Clearly, You See Me: A Parent Realizes Her Influence
It was a typical day ending with our nightly bedtime story. My then 4-year-old proudly announced, “Mommy, I can read.” Impressed, I handed her the book of nursey rhymes. She held the book with both hands, enthusiastically looking at the picture. She straightened her shoulders and began, “Eh hem hem hem hem hem! Mary had a little lamb.” I looked incredulously at my beautiful child. What awful sound was that? It sounded like an overused lawnmower choking back to life after a long winter’s break. “Malia,” I asked, “what was that noise you made before you started reading?” Her eyes met mine, confused, “That’s how you read a book, Mommy. You start with ‘eh hem hem hem hem hem!'”
I was astounded! I do? Then it occurred to me, something I had never noticed about myself: I clear my throat before reading, placing a phone call, or speaking in front of a group. She was imitating me thinking it was a natural process of reading out loud, when in fact it was just a bad habit I had unknowingly developed. I had no idea she was taking inventory of everything I do — the good, the bad, and the ugly!
That idea spilled into another, more terrifying one: If she had adopted something as insignificant as throat clearing, what else did I do that she was sewing into the very fabric of her being? Now everything was suspect. Did I speak kindly to others? Did I use “colorful” language? Did she notice that I stuffed the socks in the drawer rather than nicely stacking them to fit? Did she see me sneak that Hershey’s milk chocolate bar BEFORE dinner?
The reality of my responsibility sprung to life as deliberately as that old lawnmower. Not only was I going to stop the loud and inelegant habit of barbaric throat clearing, but I was also going to take a candid look at myself and try to make healthy, informed choices that would by osmosis model and shape the young life I was responsible for.

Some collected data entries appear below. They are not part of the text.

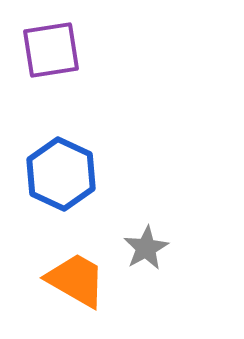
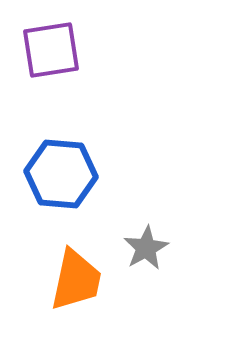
blue hexagon: rotated 20 degrees counterclockwise
orange trapezoid: rotated 72 degrees clockwise
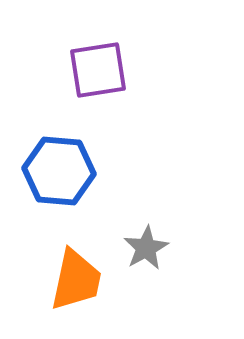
purple square: moved 47 px right, 20 px down
blue hexagon: moved 2 px left, 3 px up
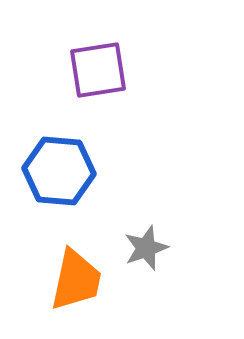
gray star: rotated 9 degrees clockwise
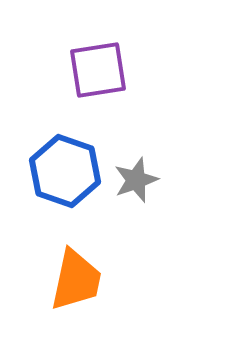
blue hexagon: moved 6 px right; rotated 14 degrees clockwise
gray star: moved 10 px left, 68 px up
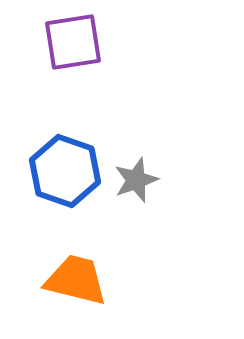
purple square: moved 25 px left, 28 px up
orange trapezoid: rotated 88 degrees counterclockwise
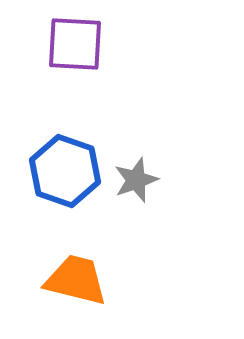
purple square: moved 2 px right, 2 px down; rotated 12 degrees clockwise
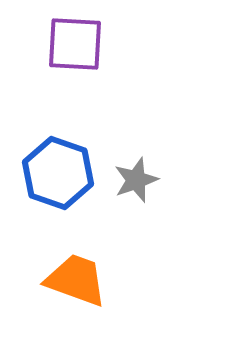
blue hexagon: moved 7 px left, 2 px down
orange trapezoid: rotated 6 degrees clockwise
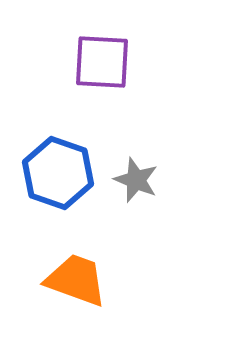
purple square: moved 27 px right, 18 px down
gray star: rotated 30 degrees counterclockwise
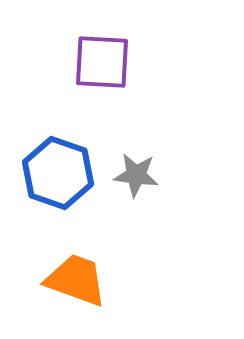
gray star: moved 5 px up; rotated 15 degrees counterclockwise
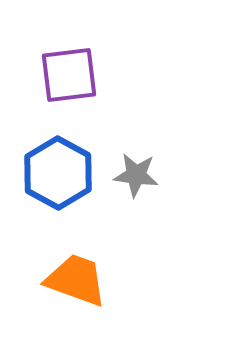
purple square: moved 33 px left, 13 px down; rotated 10 degrees counterclockwise
blue hexagon: rotated 10 degrees clockwise
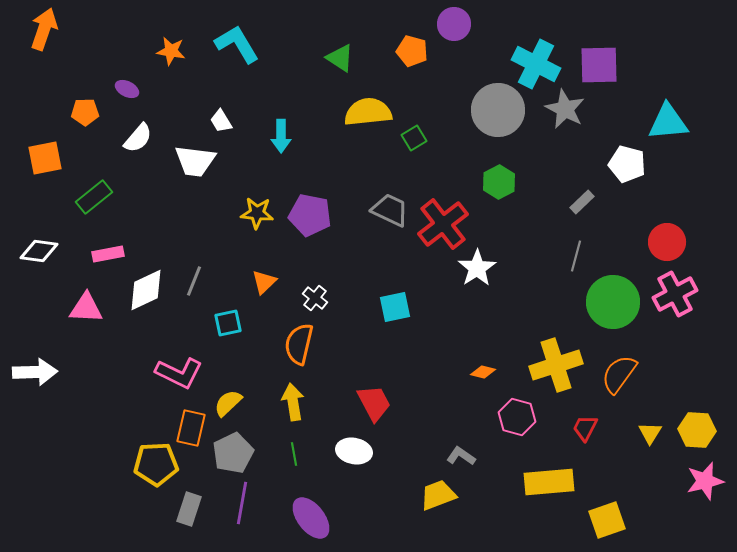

If nothing else, this throat clearing lesson opened my eyes to the little eyes upon me — even when I was not looking. After a careful inventory, I chose to speak with kinder words (even to myself), eat at the table rather than the couch, and listen with my full attention focused. I wanted to offer her the best of me so that she could gather the best habits and mannerisms for herself.
Now that I was fully aware of who was watching me and drinking in my little nuances, I tried to display behaviors that provided nourishment rather than ones unintentionally laced with toxins. And now, many years later, I can see that my little sponge soaked in quite a few lovely habits and absorbed a couple that I overlooked. I can say that I did my best. As for her little habit of leaving her shoes in front of the shoe rack rather than on it, that came from her father, I swear!
Wendy Miller is the program director for West Virginia Birth to Three RAU One, a program of Catholic Charities West Virginia. She has one daughter.